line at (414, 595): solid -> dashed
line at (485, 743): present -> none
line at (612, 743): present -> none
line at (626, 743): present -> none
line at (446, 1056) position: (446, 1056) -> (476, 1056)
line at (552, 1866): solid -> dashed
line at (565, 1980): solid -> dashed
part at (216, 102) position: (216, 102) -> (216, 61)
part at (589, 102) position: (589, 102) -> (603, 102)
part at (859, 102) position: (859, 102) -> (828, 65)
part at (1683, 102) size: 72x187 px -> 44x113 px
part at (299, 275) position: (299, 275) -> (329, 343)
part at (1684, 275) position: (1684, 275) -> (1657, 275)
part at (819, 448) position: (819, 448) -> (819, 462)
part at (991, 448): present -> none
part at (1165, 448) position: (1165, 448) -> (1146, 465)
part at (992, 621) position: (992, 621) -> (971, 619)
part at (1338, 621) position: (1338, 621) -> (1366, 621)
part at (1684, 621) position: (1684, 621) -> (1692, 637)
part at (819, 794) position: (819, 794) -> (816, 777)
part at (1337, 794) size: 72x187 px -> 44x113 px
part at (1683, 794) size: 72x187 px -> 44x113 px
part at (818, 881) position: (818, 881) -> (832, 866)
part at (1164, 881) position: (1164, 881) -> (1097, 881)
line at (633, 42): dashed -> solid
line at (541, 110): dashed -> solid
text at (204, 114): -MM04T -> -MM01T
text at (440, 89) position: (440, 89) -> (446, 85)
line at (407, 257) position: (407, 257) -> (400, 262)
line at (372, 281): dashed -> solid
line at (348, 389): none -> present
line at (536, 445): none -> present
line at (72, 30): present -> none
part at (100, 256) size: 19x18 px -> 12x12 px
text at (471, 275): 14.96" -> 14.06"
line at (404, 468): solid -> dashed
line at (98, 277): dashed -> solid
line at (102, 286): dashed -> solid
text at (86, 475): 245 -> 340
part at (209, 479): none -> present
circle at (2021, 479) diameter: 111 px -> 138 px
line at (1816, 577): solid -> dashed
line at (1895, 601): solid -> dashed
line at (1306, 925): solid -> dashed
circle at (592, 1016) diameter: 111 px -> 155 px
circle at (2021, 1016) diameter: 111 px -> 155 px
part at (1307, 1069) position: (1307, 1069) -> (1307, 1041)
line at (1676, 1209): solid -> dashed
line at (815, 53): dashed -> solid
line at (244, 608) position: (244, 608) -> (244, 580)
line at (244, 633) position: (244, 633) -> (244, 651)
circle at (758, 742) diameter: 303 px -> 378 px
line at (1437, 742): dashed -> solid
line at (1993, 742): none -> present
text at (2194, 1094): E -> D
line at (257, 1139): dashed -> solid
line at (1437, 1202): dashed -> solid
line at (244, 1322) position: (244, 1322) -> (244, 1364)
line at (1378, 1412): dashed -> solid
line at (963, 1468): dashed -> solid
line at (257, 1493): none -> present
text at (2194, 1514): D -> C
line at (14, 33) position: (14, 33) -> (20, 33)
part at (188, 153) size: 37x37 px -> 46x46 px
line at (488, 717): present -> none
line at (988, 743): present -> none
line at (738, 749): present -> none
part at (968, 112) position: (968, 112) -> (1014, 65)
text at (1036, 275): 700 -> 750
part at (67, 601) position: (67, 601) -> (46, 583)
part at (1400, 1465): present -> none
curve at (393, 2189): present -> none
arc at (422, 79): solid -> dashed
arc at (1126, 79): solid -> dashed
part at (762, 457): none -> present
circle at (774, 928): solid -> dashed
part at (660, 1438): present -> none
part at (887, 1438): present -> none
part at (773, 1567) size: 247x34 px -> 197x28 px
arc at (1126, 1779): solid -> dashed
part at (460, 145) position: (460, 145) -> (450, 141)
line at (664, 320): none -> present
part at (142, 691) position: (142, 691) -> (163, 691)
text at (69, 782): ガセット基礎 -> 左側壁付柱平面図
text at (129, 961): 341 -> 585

+++

▸ WORK TO DO: Reproduce every line of the data above verbatim, with nothing left out or changed.

▸ ANSWER BELOW:
line at (414, 595): solid -> dashed
line at (485, 743): present -> none
line at (612, 743): present -> none
line at (626, 743): present -> none
line at (446, 1056) position: (446, 1056) -> (476, 1056)
line at (552, 1866): solid -> dashed
line at (565, 1980): solid -> dashed
part at (216, 102) position: (216, 102) -> (216, 61)
part at (589, 102) position: (589, 102) -> (603, 102)
part at (859, 102) position: (859, 102) -> (828, 65)
part at (1683, 102) size: 72x187 px -> 44x113 px
part at (299, 275) position: (299, 275) -> (329, 343)
part at (1684, 275) position: (1684, 275) -> (1657, 275)
part at (819, 448) position: (819, 448) -> (819, 462)
part at (991, 448): present -> none
part at (1165, 448) position: (1165, 448) -> (1146, 465)
part at (992, 621) position: (992, 621) -> (971, 619)
part at (1338, 621) position: (1338, 621) -> (1366, 621)
part at (1684, 621) position: (1684, 621) -> (1692, 637)
part at (819, 794) position: (819, 794) -> (816, 777)
part at (1337, 794) size: 72x187 px -> 44x113 px
part at (1683, 794) size: 72x187 px -> 44x113 px
part at (818, 881) position: (818, 881) -> (832, 866)
part at (1164, 881) position: (1164, 881) -> (1097, 881)
line at (633, 42): dashed -> solid
line at (541, 110): dashed -> solid
text at (204, 114): -MM04T -> -MM01T
text at (440, 89) position: (440, 89) -> (446, 85)
line at (407, 257) position: (407, 257) -> (400, 262)
line at (372, 281): dashed -> solid
line at (348, 389): none -> present
line at (536, 445): none -> present
line at (72, 30): present -> none
part at (100, 256) size: 19x18 px -> 12x12 px
text at (471, 275): 14.96" -> 14.06"
line at (404, 468): solid -> dashed
line at (98, 277): dashed -> solid
line at (102, 286): dashed -> solid
text at (86, 475): 245 -> 340
part at (209, 479): none -> present
circle at (2021, 479) diameter: 111 px -> 138 px
line at (1816, 577): solid -> dashed
line at (1895, 601): solid -> dashed
line at (1306, 925): solid -> dashed
circle at (592, 1016) diameter: 111 px -> 155 px
circle at (2021, 1016) diameter: 111 px -> 155 px
part at (1307, 1069) position: (1307, 1069) -> (1307, 1041)
line at (1676, 1209): solid -> dashed
line at (815, 53): dashed -> solid
line at (244, 608) position: (244, 608) -> (244, 580)
line at (244, 633) position: (244, 633) -> (244, 651)
circle at (758, 742) diameter: 303 px -> 378 px
line at (1437, 742): dashed -> solid
line at (1993, 742): none -> present
text at (2194, 1094): E -> D
line at (257, 1139): dashed -> solid
line at (1437, 1202): dashed -> solid
line at (244, 1322) position: (244, 1322) -> (244, 1364)
line at (1378, 1412): dashed -> solid
line at (963, 1468): dashed -> solid
line at (257, 1493): none -> present
text at (2194, 1514): D -> C
line at (14, 33) position: (14, 33) -> (20, 33)
part at (188, 153) size: 37x37 px -> 46x46 px
line at (488, 717): present -> none
line at (988, 743): present -> none
line at (738, 749): present -> none
part at (968, 112) position: (968, 112) -> (1014, 65)
text at (1036, 275): 700 -> 750
part at (67, 601) position: (67, 601) -> (46, 583)
part at (1400, 1465): present -> none
curve at (393, 2189): present -> none
arc at (422, 79): solid -> dashed
arc at (1126, 79): solid -> dashed
part at (762, 457): none -> present
circle at (774, 928): solid -> dashed
part at (660, 1438): present -> none
part at (887, 1438): present -> none
part at (773, 1567) size: 247x34 px -> 197x28 px
arc at (1126, 1779): solid -> dashed
part at (460, 145) position: (460, 145) -> (450, 141)
line at (664, 320): none -> present
part at (142, 691) position: (142, 691) -> (163, 691)
text at (69, 782): ガセット基礎 -> 左側壁付柱平面図
text at (129, 961): 341 -> 585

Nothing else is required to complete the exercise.